Notfallsituationen im Fontankreislauf - Operation

Eine ausreichende Kenntnis der individuellen kardiopulmonalen Situation des Patienten ist vor Narkosebeginn obligat. Dazu soll immer das betreuende Herzzentrum kontaktiert werden. Die Telefonnummer ist auf dem Notfallausweis des Patienten vermerkt. Elektive Eingriffe bei Patienten mit eingeschränkter Ventrikelfunktion, erhöhtem pulmonalvaskulärem Widerstand, Herzrhythmusstörungen oder anderen Risikofaktoren sollten im spezialisierten Herzzentrum durchgeführt werden.

Cave: Viele Fontanpatienten haben eine Fenestration zwischen Vorhoftunnel und Vorhof. Die normale Sauerstoffsättigung der Patienten liegt zwischen 85 und 90% (siehe Ausweis). Durch die Fenestration können venös verabreichte Substanzen direkt in den Systemkreislauf gelangen. Es besteht somit die Gefahr systemischer Embolien (z.B. Luft)!

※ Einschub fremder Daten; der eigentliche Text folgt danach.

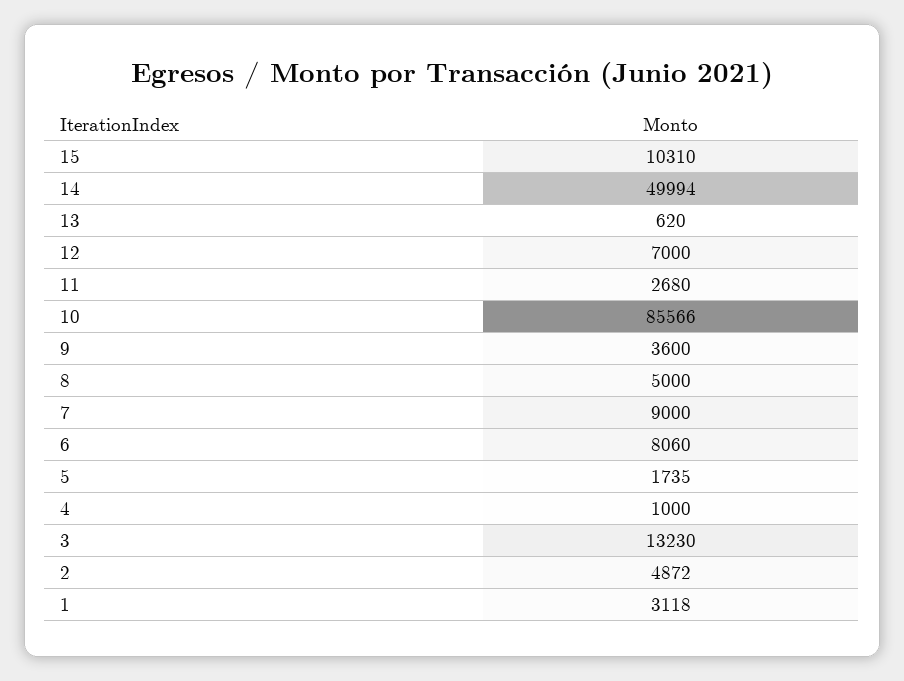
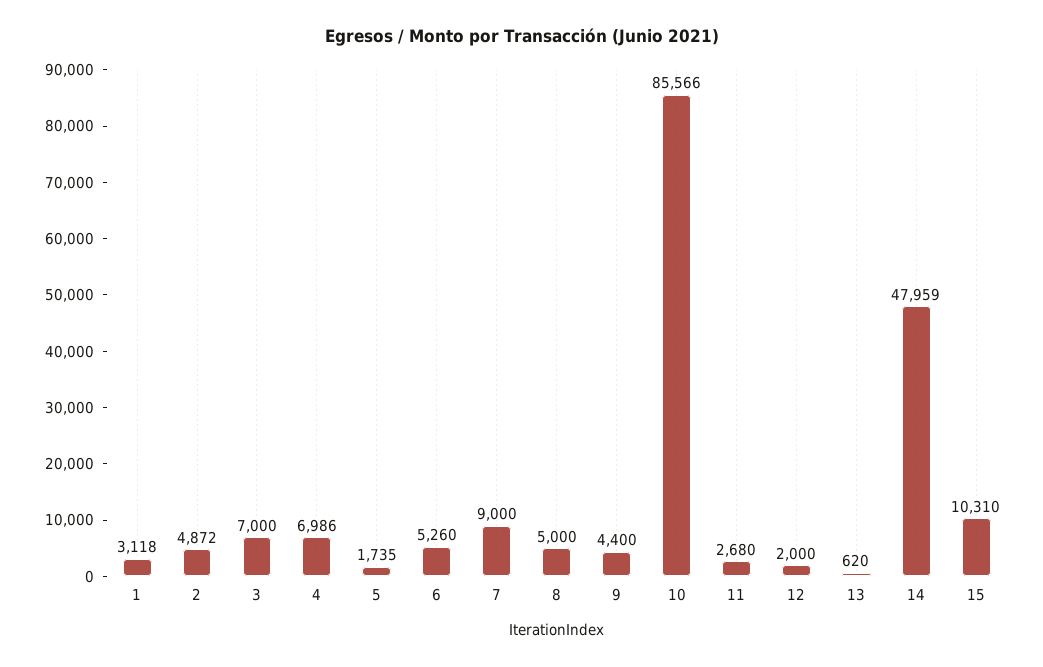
  {
    "15": 10310,
-   "14": 49994,
+   "14": 47959,
    "13": 620,
-   "12": 7000,
+   "12": 2000,
    "11": 2680,
    "10": 85566,
-   "9": 3600,
+   "9": 4400,
    "8": 5000,
    "7": 9000,
-   "6": 8060,
+   "6": 5260,
    "5": 1735,
-   "4": 1000,
+   "4": 6986,
-   "3": 13230,
+   "3": 7000,
    "2": 4872,
    "1": 3118
  }

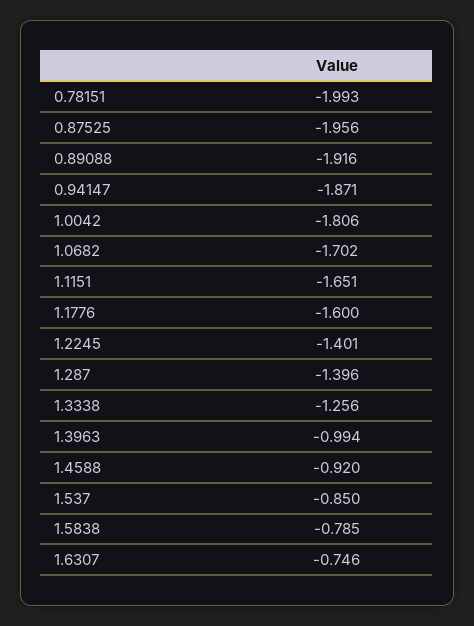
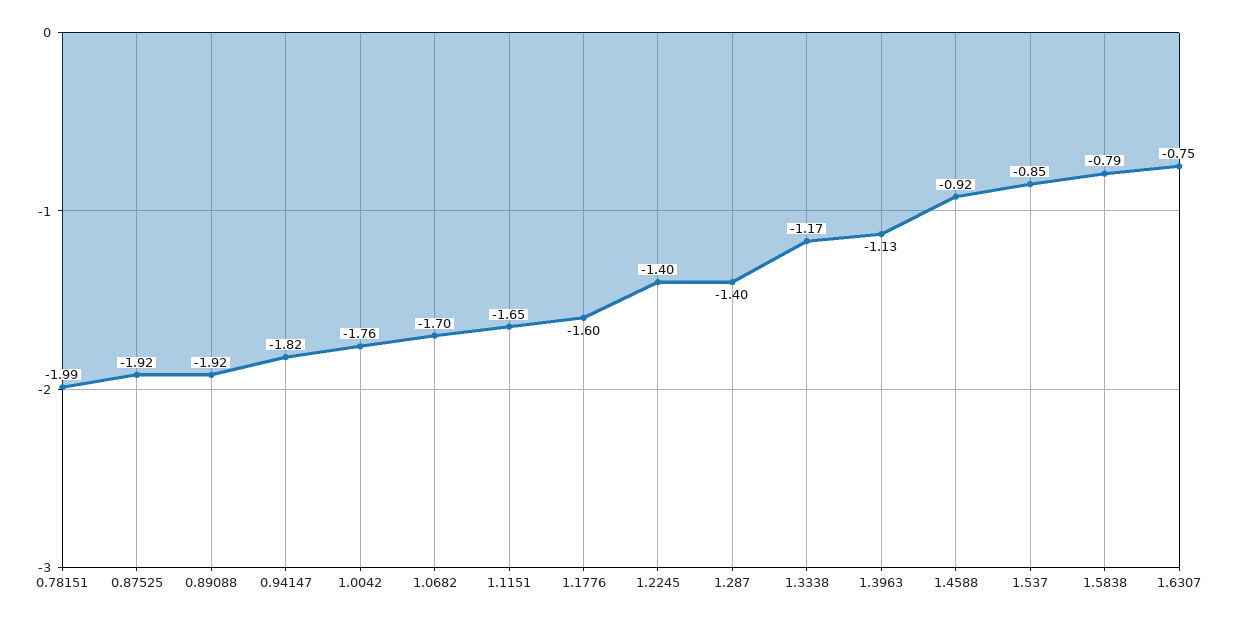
  {
    "0.78151": -1.993,
-   "0.87525": -1.956,
+   "0.87525": -1.92,
    "0.89088": -1.916,
-   "0.94147": -1.871,
+   "0.94147": -1.82,
-   "1.0042": -1.806,
+   "1.0042": -1.76,
    "1.0682": -1.702,
    "1.1151": -1.651,
    "1.1776": -1.6,
    "1.2245": -1.401,
    "1.287": -1.396,
-   "1.3338": -1.256,
+   "1.3338": -1.17,
-   "1.3963": -0.994,
+   "1.3963": -1.13,
    "1.4588": -0.92,
    "1.537": -0.85,
    "1.5838": -0.785,
    "1.6307": -0.746
  }

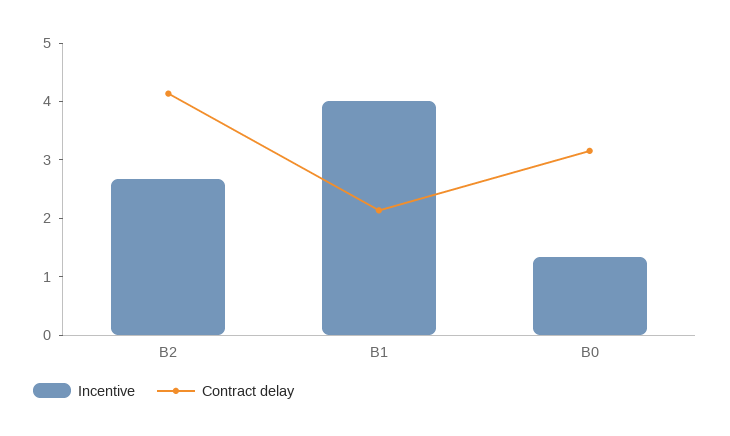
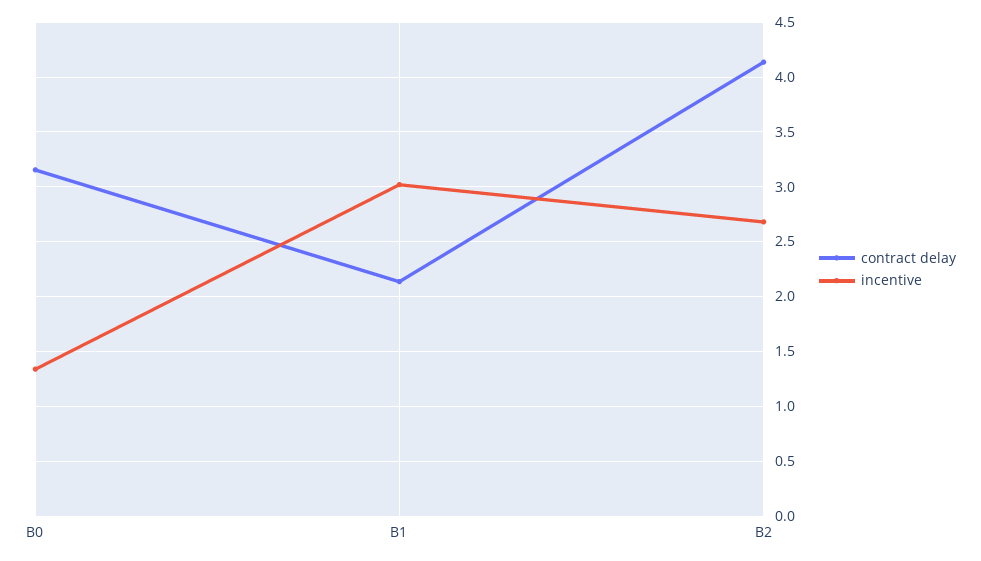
  {
    "Incentive": {
      "B2": 2.7,
-     "B1": 4,
+     "B1": 3,
      "B0": 1.3
    },
    "Contract delay": {
      "B2": 4.1,
      "B1": 2.1,
      "B0": 3.2
    }
  }

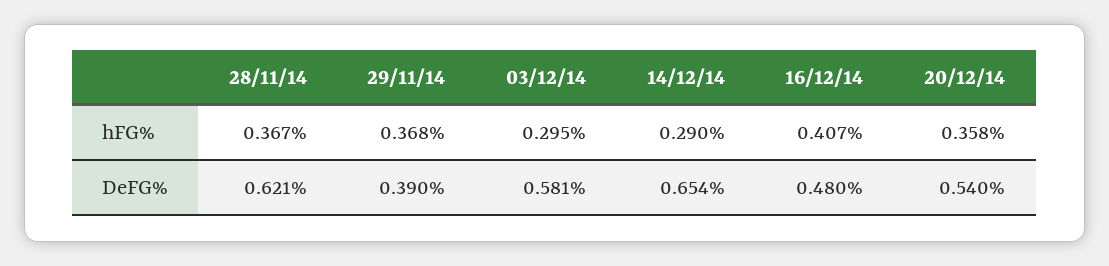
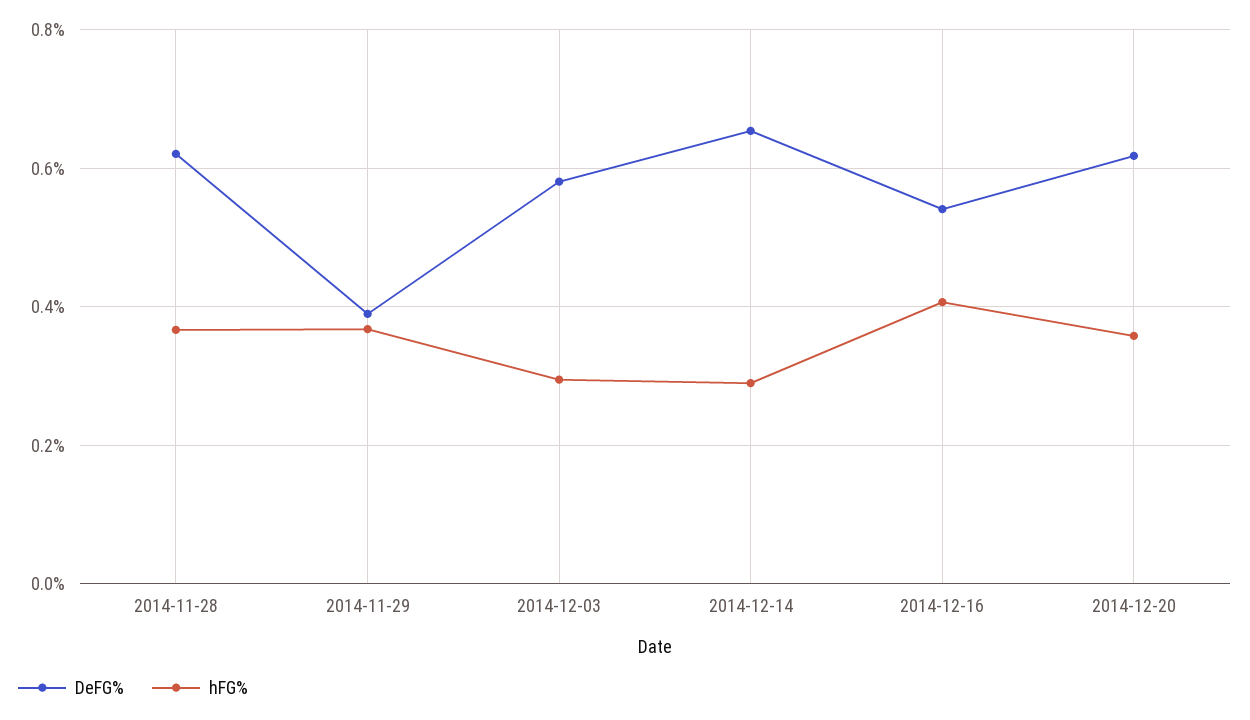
  {
    "hFG%": {
      "28/11/14": 0.367,
      "29/11/14": 0.368,
      "03/12/14": 0.295,
      "14/12/14": 0.29,
      "16/12/14": 0.407,
      "20/12/14": 0.358
    },
    "DeFG%": {
      "28/11/14": 0.621,
      "29/11/14": 0.39,
      "03/12/14": 0.581,
      "14/12/14": 0.654,
-     "16/12/14": 0.48,
+     "16/12/14": 0.54,
-     "20/12/14": 0.54
+     "20/12/14": 0.62
    }
  }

Vorbereitung zur Operation
  • Ausschluss insbesondere pulmonaler Infektionen (erhöhter Lungengefäßwiderstand)
  • Ausschluss von Herzrhythmustörungen (EKG)
  • übliche Labordiagnostik inkl. Gerinnung (oftmals anti- koagulatorische Therapie mit Phenprocoumon)
  • Volumenmangel durch Nüchternzeiten vermeiden, ggf. parenterale Flüssigkeitssubstitution
  • Abfall der Vorlast bei Einleitung vermeiden
  • Endokarditisprophylaxe nach Ausweis
Beatmung
  • möglichst niedriger intrathorakaler Druck!
  • niedrige Atemfrequenz!
  • I:E ca. 1:3
  • PEEP 3 bis 5 mmHg
  • Normo- oder leichte Hypokapnie anstreben
  • Sauerstoff (senkt auch den pulmonalvaskulären Widerstand)
  • bei Bedarf NO

Monitoring
  • Standardmonitoring (EKG, noninvasiver Blutdruck, Pulsoxymetrie, Kapnometrie, Narkosegasmessung, Temperatur). Shuntbedingt (Koronarvenenblut, Fenestration) ist das etCO2 gegenüber dem arteriellen pCO2 erniedrigt.
  • Zentraler Venenkatheter (gemessen wird der pulmonalarterielle Druck, nicht der Füllungsdruck des Ventrikels). Zielwert ca. 15 mmHg. Bei kleineren Eingriffen kann ggf. auf einen ZVK verzichtet werden.
  • zentralvenöse Sättigungen zur Beurteilung der Kreislaufsituation, ergänzend NIRS, wenn verfügbar.
  • invasiver Blutdruck über arteriellen Zugang
Faustregeln für die Kreislauftherapie
  • für ausreichende Vorlast sorgen: Volumen!
  • Katecholamine können nur helfen, wenn die Vorlast stimmt
  • Rhythmusstörungen konsequent behandeln
postoperative Intensivtherapie
  • frühe Wachheit und Spontanatmung des Patienten
  • frühe Extubation (jede Stunde zählt!)
  • Fontanlagerung (Oberkörper 45° aufrecht, Beine erhöht)
  • zentrale Zugänge frühzeitig entfernen (erhöhte Thrombosegefahr)
  • schnelle Mobilisation

Alle hier aufgeführten Maßnahmen dienen der Orientierung bei der Therapie von Fontanpatienten. Abhängig von der individuellen Situation des Patienten gelten unter Umständen andere Zielwerte und modifizierte Therapiekonzepte sind erforderlich. Eine Abklärung durch Kontaktierung des behandelnden Herzzentrums wird dringend angeraten.